NEW YORK ( MainStreet) — Yesterday the Federal Communications Commission (FCC) lost on a technicality. In a 2-1 ruling , the D.C. Circuit Court of Appeals struck down an agency regulation governing net neutrality. This loss, following a similar defeat in 2010, has sweeping implications for competition on the Internet and marks a major victory for broadband providers who oppose this form of government regulation over broadband traffic.

Unfortunately it also marks a major loss for the rest of us.

Net neutrality, despite its somewhat technocratic term, is the straightforward legal idea that Internet service providers must treat every website equally. This principle would forbid, for example, Comcast from making a deal to stream Netflix twice as fast as Amazon or Microsoft from paying Verizon to block access to any search engine but Bing. Otherwise known as "Internet Openness" or "Internet Freedom," it's the idea that all websites should compete equally.

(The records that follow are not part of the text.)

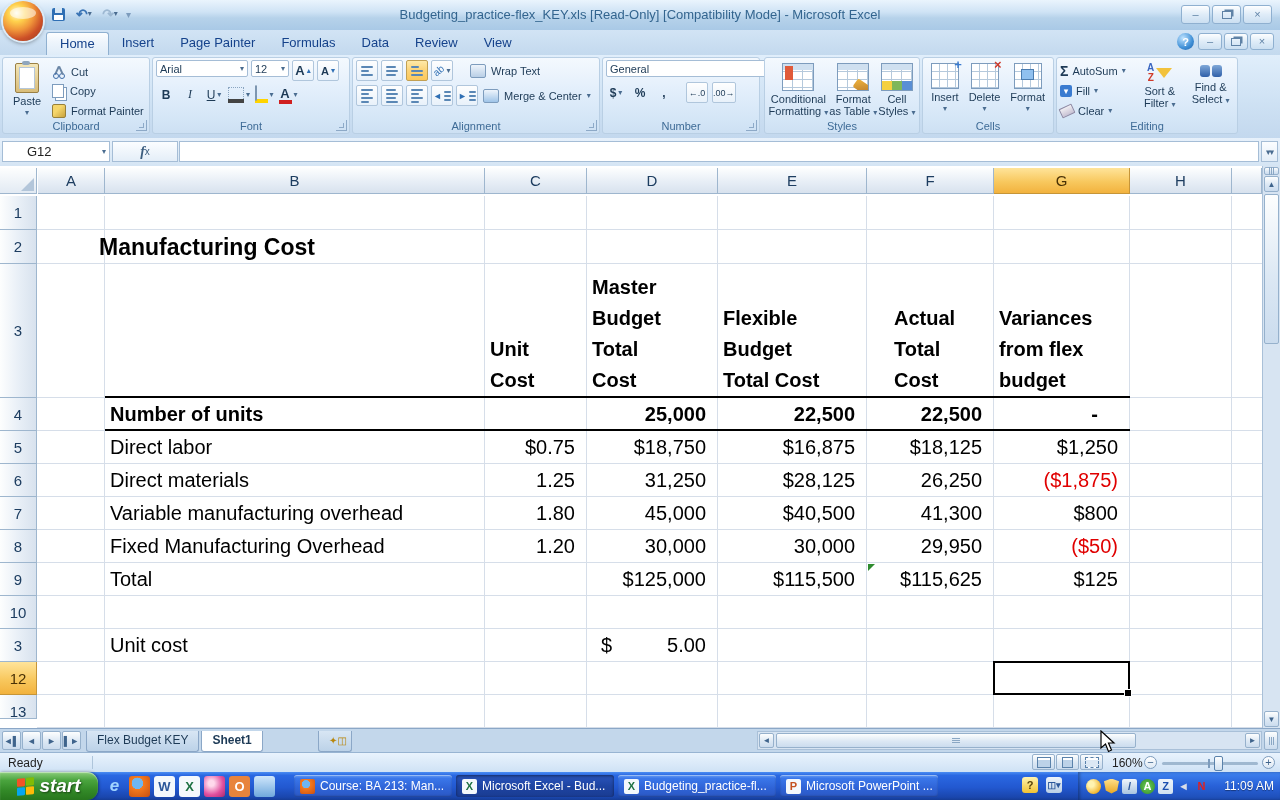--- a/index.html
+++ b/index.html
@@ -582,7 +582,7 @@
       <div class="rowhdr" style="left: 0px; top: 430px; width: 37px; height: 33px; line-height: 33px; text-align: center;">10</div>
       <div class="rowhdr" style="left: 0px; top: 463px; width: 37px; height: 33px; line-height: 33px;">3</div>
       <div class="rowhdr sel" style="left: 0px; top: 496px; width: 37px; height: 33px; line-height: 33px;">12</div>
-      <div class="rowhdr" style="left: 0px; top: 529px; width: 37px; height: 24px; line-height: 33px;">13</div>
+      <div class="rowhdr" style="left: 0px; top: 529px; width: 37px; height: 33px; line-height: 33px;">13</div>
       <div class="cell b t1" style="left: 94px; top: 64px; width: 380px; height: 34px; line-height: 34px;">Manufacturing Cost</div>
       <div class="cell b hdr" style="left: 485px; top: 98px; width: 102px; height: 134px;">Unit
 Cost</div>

To understand fully how important net neutrality is, you have to remember that on the Internet bandwidth is a zero sum game. There's only so much to go around, so making one website twice as fast means slowing down another. Sites which loads faster will work better and attract more users. Startups without the funding to buy into this land rush could never compete on an equal footing. Imagine where we'd all be, for example, if Yahoo had been able to slow Google down to a crawl back when it first began, or pay off Internet service providers (ISPs) to block it altogether.

Without net neutrality, we will almost certainly see an arms race among websites and service providers. It would probably look very similar to the current state of streaming media, with every different company constantly cutting deals that leave your favorite media scattered across a dozen different services.

ISPs argue that competition in the free market would help ensure that companies don't abuse their power. Unhappy customers can leave for greener pastures. In practice, however, that rarely happens. The broadband industry already enjoys rock bottom customer satisfaction and stays afloat largely through a captive consumer base. Users often get locked in by geography, de facto monopolies and apartment buildings wired only for one service.

There is also some irony in relying on the free market to regulate an idea specifically designed to stifle competition.

The recently overturned rule banned broadband providers from giving this kind of preferential treatment. The court ruled on the basis of an obscure classification in the telecommunications industry between "Telecommunications Services" and "Information Service Providers." There's quite a lot of history behind how and why this distinction matters, but the hornbook version is pretty straightforward.

American law inherited from the British an idea called common carriage, which says that the public always has a fundamental right of equal access to public roads and waterways. Under common carriage you can set up toll roads and ferries, but only on an egalitarian basis. Everyone gets equal access, and if it's for pay, each person pays the same. Later on, Congress expanded this idea to include wire services such as telephones, as they run their lines along or under public rights of way.